Avrasya silueti bozmuyor
Avrasya Tüneli'ne gelelim. Bu tünel, Asya ve Avrupa yakalarını, deniz tabanının altından geçen bir karayolu tüneli ile birbirine bağlıyor. İstanbul'da araç trafiğinin yoğun olduğu Kazlıçeşme-Göztepe hattında hizmet veren Avrasya Tüneli, toplam 14,6 kilometrelik bir güzergahı kapsıyor. İki katlı olarak inşa edilen bu tüneli günde 100 binden fazla aracın kullanılması bekleniyor. İki katlı olarak inşa edilmesi, yol güvenliğine sağladığı katkı sayesinde sürüş konforunu da olumlu yönde etkiliyor.

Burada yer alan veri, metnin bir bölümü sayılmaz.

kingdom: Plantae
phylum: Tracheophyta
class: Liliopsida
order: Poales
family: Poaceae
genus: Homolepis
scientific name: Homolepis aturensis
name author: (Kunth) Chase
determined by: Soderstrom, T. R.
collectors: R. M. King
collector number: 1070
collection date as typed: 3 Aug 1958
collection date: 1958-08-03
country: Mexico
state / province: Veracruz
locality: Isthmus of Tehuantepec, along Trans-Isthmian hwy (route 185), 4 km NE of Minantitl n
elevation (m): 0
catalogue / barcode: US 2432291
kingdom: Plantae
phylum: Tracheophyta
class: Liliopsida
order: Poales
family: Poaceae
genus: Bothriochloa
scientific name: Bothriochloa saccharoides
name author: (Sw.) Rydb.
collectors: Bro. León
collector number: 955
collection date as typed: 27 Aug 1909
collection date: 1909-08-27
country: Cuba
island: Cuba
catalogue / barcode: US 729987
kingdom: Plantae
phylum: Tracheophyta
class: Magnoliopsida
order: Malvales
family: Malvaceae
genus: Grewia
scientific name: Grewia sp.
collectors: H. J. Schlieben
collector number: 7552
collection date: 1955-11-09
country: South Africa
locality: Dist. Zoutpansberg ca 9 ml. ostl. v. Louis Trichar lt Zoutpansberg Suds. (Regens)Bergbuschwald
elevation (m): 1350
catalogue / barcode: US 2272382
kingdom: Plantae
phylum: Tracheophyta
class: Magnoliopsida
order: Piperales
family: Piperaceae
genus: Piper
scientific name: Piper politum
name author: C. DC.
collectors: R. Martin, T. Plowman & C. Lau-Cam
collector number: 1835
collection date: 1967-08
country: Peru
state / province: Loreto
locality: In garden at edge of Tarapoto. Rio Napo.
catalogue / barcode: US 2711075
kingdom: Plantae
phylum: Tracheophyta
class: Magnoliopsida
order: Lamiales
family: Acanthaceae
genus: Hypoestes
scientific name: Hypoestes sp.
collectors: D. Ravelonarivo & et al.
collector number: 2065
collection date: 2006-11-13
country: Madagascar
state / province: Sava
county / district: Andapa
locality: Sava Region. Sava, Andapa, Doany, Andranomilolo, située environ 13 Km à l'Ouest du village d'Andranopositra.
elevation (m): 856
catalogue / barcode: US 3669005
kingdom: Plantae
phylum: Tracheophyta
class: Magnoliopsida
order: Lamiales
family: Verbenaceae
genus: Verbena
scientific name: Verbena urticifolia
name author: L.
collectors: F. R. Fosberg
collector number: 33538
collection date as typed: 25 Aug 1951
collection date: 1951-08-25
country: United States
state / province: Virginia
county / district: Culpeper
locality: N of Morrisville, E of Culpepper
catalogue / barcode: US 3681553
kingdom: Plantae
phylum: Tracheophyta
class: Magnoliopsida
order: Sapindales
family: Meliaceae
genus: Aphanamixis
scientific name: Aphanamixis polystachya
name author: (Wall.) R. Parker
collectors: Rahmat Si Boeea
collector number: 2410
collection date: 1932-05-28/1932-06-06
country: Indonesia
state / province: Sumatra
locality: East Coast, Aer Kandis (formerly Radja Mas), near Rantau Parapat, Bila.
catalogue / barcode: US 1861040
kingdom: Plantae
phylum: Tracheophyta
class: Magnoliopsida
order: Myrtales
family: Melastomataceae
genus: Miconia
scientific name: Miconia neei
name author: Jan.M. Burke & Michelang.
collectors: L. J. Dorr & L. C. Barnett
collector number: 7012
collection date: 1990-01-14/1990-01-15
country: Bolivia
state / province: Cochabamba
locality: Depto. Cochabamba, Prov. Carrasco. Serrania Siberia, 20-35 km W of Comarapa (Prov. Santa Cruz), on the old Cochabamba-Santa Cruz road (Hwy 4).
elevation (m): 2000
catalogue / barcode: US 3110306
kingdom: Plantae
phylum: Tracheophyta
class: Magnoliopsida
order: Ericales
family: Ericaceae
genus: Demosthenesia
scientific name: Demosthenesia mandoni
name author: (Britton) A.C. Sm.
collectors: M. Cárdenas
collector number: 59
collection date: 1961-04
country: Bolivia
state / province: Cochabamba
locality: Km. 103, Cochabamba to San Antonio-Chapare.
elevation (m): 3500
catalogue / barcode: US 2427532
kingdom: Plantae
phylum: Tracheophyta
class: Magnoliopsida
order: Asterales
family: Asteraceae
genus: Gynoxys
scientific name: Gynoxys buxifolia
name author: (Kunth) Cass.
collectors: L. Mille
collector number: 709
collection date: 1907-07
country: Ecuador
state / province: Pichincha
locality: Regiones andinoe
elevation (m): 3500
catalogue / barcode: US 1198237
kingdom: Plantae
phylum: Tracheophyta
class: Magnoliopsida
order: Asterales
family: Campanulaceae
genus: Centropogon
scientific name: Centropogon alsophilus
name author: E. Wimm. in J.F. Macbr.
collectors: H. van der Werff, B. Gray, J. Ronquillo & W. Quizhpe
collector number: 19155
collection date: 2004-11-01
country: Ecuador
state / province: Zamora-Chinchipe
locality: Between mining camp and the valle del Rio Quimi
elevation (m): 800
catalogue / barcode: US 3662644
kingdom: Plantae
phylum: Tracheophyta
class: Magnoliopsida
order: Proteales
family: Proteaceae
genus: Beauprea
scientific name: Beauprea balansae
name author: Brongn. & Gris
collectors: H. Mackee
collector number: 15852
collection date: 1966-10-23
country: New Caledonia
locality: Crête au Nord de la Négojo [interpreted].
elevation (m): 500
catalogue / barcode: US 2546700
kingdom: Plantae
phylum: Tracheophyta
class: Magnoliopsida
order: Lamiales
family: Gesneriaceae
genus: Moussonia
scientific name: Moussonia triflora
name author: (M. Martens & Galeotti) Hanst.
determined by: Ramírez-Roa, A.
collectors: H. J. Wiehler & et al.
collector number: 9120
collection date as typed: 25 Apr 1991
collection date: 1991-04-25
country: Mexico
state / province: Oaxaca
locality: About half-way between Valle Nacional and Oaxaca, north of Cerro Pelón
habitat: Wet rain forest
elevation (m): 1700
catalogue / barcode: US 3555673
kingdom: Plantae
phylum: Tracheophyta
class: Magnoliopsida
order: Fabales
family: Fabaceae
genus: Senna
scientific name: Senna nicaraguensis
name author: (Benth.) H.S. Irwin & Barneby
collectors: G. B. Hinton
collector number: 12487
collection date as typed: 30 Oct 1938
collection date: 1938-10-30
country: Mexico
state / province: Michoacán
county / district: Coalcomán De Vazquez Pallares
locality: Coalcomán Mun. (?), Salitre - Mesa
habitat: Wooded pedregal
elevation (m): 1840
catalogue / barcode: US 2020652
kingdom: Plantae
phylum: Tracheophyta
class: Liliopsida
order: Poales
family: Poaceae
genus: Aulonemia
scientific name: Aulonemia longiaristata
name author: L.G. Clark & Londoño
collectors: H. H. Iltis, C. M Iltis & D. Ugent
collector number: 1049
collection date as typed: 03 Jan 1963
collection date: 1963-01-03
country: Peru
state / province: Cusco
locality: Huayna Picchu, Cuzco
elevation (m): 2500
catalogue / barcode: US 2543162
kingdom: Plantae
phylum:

Her katta 2 şeritten tek yönlü geçiş sağlanıyor. Trafiğin çok yoğun olduğu Kazlıçeşme-Göztepe hattında yolculuk süresi 15 dakikaya kadar iniyor. Sis, buzlanma gibi olumsuz hava koşullarında da kesintisiz yolculuk yapılabiliyor. Avrasya Tüneli, İstanbul'daki mevcut havaalanları arasında en hızlı ulaşım olanağı sunuyor. Tarihi yarımadanın doğusunda kayda değer oranda trafik azalması sağlanıyor. Boğaziçi, Galata ve Unkapanı köprülerindeki araç trafiğinde hissedilir rahatlama sağlanıyor. Buna ek olarak %95'ini Türk çalışanların oluşturduğu projede günde 1800 kişiye istihdam sağlanıyor. Avrasya Tüneli'nin en önemli artısı İstanbul'un siluetini hiç bozmuyor oluşu.
Daha çok tünele ihtiyacımız var
İstanbul Büyükşehir Belediye Başkanı Kadir Topbaş'ın "Odak Şehir İstanbul" projeleri kapsamında trafiği rahatlatmak için 16 yeni tünel yol inşaatına başlanıyor. Bir tünel yol inşaatı devam ediyor, 11 tünel yol projelendirme çalışmaları devam ediyor. Geçtiğimiz yıllarda hizmete alınan Kağıthane-Piyalepaşa Bomonti-Dolmabahçe Çayırbaşı-Sarıyer tünellerini günde ortalama 150 bin sürücü kullanıyor. 45 dakika olan ulaşım süresini 5 dakikaya indiriyor. Tüneller, emisyon değerlerlerinde de büyük azalımlar sağlayacak. İnşaatı biten Kasımpaşa Sütlüce tüneli önümüzdeki günlerde hizmete açılacak.